Nicolas Kozakis et Eugène Savitzkaya, Technique tectonique. 2002
Bruxelles, rue du Marché-aux-Herbes n° 25-27. Patio accessible aux heures d’ouverture de l’Espace Wallonie
L’œuvre créée par la collaboration du plasticien Nicolas Kozakis et l’écrivain Eugène Savitzkaya cache, derrière une simplicité déroutante, une grande richesse conceptuelle. Peintre de monochromes, c'est-à-dire de tableaux faits d‘une seule couleur, Nicolas Kozakis n’entend pas pour autant livrer un travail dont le sens est abstrait. Dans ce cas, son œuvre s’inscrit dans la (ré)écriture du lieu tant en terme d’architecture qu’en terme de destination. Ses monochromes brillants ne se réfèrent à rien d’autre qu’à la réalité qui nous entoure. Pourquoi ne pas accepter de transposer les critères de perfection d’une carrosserie de voiture à l‘univers de la peinture de chevalet ? La rigueur des monochromes de Kozakis est simplement industrielle, il fait peindre au pistolet ses tôles d’aluminium par des carrossiers d’où les titres de ses œuvres, « Jaguar Carnival 1811 met », par exemple. Ce nom barbare est simplement celui que désigne, dans les ateliers de carrosserie D’Ietteren à Bruxelles, le rouge utilisé pour le grand panneau monochrome rouge (2 m²) ornant un des murs de la cour intérieure de l’espace Wallonie.
Devant le simple jet d’eau d’une fontaine, ce tableau n’est pas accroché au mur, il est littéralement imbriqué dans celui-ci, il fait partie de son écorce.
Sur le sol, en lettres d’acier inoxydable également inséré dans la masse des pavés du dallage, le mot « tektonikos » évoque cette propriété tectonique (qui concerne la charpente, par extension l’écorce terrestre). L’image abstraite n’est donc pas posée mais fait partie de l’architecture pour éviter toute tension, toute représentation de quelque chose qui lui serait étranger.

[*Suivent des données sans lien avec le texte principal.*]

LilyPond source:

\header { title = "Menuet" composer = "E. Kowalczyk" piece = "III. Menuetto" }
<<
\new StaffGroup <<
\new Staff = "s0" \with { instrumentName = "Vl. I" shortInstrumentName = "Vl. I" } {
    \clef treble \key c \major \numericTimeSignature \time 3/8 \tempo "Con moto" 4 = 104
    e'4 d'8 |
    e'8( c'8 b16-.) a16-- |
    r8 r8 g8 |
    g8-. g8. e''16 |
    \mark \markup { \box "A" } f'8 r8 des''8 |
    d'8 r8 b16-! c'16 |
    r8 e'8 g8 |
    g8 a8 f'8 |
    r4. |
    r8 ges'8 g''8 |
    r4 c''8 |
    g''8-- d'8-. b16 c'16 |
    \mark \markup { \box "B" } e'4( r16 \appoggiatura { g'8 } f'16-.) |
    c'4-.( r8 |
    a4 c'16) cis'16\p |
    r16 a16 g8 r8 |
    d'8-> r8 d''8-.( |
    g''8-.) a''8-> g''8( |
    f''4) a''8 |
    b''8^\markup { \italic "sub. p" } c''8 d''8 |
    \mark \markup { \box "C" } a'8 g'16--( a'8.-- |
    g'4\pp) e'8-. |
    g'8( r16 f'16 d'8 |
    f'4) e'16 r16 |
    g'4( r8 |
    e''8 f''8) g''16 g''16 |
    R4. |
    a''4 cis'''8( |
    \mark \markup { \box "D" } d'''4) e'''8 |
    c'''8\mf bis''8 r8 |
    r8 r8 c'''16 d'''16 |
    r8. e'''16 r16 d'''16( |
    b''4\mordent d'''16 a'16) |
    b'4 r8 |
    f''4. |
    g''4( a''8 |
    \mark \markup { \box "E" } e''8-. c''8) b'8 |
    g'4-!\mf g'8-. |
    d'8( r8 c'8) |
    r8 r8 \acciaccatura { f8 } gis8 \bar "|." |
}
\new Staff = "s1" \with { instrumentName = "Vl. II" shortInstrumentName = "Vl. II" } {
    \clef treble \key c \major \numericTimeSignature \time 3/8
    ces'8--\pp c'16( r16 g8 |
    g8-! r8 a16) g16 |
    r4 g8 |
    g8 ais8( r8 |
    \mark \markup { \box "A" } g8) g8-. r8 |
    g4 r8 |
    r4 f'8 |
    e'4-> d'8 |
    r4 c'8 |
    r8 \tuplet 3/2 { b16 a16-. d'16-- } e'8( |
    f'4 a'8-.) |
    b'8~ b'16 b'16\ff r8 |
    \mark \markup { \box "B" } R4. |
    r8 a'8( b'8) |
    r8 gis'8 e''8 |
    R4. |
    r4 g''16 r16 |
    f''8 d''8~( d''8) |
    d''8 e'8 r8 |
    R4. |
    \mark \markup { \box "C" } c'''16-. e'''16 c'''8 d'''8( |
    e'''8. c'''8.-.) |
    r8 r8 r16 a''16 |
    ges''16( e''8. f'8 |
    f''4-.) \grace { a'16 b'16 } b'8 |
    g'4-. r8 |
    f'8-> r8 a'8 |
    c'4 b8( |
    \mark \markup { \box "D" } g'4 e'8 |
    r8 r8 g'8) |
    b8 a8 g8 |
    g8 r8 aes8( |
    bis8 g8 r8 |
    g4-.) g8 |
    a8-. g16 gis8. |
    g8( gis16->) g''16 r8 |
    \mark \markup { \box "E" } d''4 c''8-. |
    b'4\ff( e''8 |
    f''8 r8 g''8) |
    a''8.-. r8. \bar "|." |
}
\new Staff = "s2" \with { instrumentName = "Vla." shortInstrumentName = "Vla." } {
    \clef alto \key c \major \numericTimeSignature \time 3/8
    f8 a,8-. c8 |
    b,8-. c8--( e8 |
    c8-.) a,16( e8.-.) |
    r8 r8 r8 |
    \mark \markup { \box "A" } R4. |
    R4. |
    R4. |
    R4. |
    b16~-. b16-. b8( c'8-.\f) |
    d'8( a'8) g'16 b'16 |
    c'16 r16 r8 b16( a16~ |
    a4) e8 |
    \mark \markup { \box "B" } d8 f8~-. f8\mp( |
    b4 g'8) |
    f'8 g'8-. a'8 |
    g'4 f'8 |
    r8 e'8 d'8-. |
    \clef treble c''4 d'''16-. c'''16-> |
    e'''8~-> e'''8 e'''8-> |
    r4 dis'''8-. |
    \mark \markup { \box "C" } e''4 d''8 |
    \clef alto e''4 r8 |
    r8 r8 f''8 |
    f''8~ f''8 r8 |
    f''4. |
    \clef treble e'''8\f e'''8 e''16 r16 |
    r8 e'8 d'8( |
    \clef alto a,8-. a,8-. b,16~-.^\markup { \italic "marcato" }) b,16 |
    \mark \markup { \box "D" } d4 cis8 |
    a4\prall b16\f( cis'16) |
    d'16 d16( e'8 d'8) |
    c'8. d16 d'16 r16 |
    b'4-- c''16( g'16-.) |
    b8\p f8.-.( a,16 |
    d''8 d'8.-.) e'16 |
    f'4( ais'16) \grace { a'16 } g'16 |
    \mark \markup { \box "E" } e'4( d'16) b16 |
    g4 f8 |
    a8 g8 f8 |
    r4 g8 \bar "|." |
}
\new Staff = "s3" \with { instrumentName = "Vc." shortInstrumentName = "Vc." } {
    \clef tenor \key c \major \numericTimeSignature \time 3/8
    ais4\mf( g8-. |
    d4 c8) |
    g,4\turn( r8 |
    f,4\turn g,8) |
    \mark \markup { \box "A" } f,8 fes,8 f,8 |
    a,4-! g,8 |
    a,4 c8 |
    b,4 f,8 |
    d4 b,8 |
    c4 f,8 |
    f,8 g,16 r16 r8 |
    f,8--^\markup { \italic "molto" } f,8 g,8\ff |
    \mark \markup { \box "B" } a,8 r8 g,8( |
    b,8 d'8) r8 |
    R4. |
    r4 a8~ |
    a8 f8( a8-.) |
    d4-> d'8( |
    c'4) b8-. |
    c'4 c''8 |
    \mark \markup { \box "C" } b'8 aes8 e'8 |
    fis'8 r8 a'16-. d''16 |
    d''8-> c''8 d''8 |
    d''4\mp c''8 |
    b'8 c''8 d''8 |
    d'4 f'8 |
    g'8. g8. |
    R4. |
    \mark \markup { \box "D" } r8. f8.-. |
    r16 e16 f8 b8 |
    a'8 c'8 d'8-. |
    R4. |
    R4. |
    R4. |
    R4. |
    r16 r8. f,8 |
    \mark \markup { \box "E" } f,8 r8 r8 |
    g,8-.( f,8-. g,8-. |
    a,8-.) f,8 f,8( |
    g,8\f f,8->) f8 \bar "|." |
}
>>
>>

D’autre lettres nous disent aussi « appropriation des failles par le charpentier wallon » afin de renvoyer au sens premier du mot tectonique tout en évoquant la volonté de promouvoir ceux qui érigent l’image de la Région. Tout aussi visuels que littéraires, les mots du poète Eugène Savitzkaya, visent plutôt à suggérer une lecture sans expliquer de prime abord quoique ce soit.
Habitué à dessiner des suites verbales dans l’espace urbain, Eugène Savitzkaya prolonge ce lien image-texte sur la mezzanine surplombant la petite cour. Là, deux dalles carrées, l’une en marbre, l’autre en acier inoxydable fini « miroir », accompagnent ces mots : « Exil au mont Asama ».
Là encore, il revient au visiteur de trouver le lien entre ce volcan japonais très actif et cette autre phrase plaquée sur un mur : « Les monts et les vaux sur les plaques posées / voguent selon les vagues de l’ébullition / du dessous là où c’est mou et chaud ». À la manière de Magritte, comme à celle de Savitzkaya et Kozakis, le glissement de l’institution régionale wallonne vers Bruxelles n’est-il pas un glissement d’une plaque sur ou sous une autre ? Comme le disait l’écrivain, l’allongement d’une frontière d’un territoire qui ne peut s’étendre ?
Le site : l’ancienne maison de la presse à Bruxelles, "Espace Wallonie"
L’installation d’un espace de la Wallonie à Bruxelles répond à la volonté de promouvoir l’institution régionale wallonne au sein de la capitale européenne. Ouvert en 2003, en plein cœur historique, à deux pas de la Grand-Place, celui-ci couvre une parcelle joignant les rues du Marché-aux-Herbes et Petite-Rue-au-Beurre. Accueillant un « Espace Wallonie », l’édifice répond surtout à une fonction représentative de la Région sur le plan international (salle d’exposition, auditorium, logement de fonction du Ministre-Président wallon). Entre les deux édifices anciens, une grande nef a été aménagée pour abriter notamment des expositions. Celle-ci est soutenue par huit colonnes plaquées de bois en hommage aux richesses des forêts wallonnes. Le dallage quant à lui évoque les richesses des carrières wallonnes.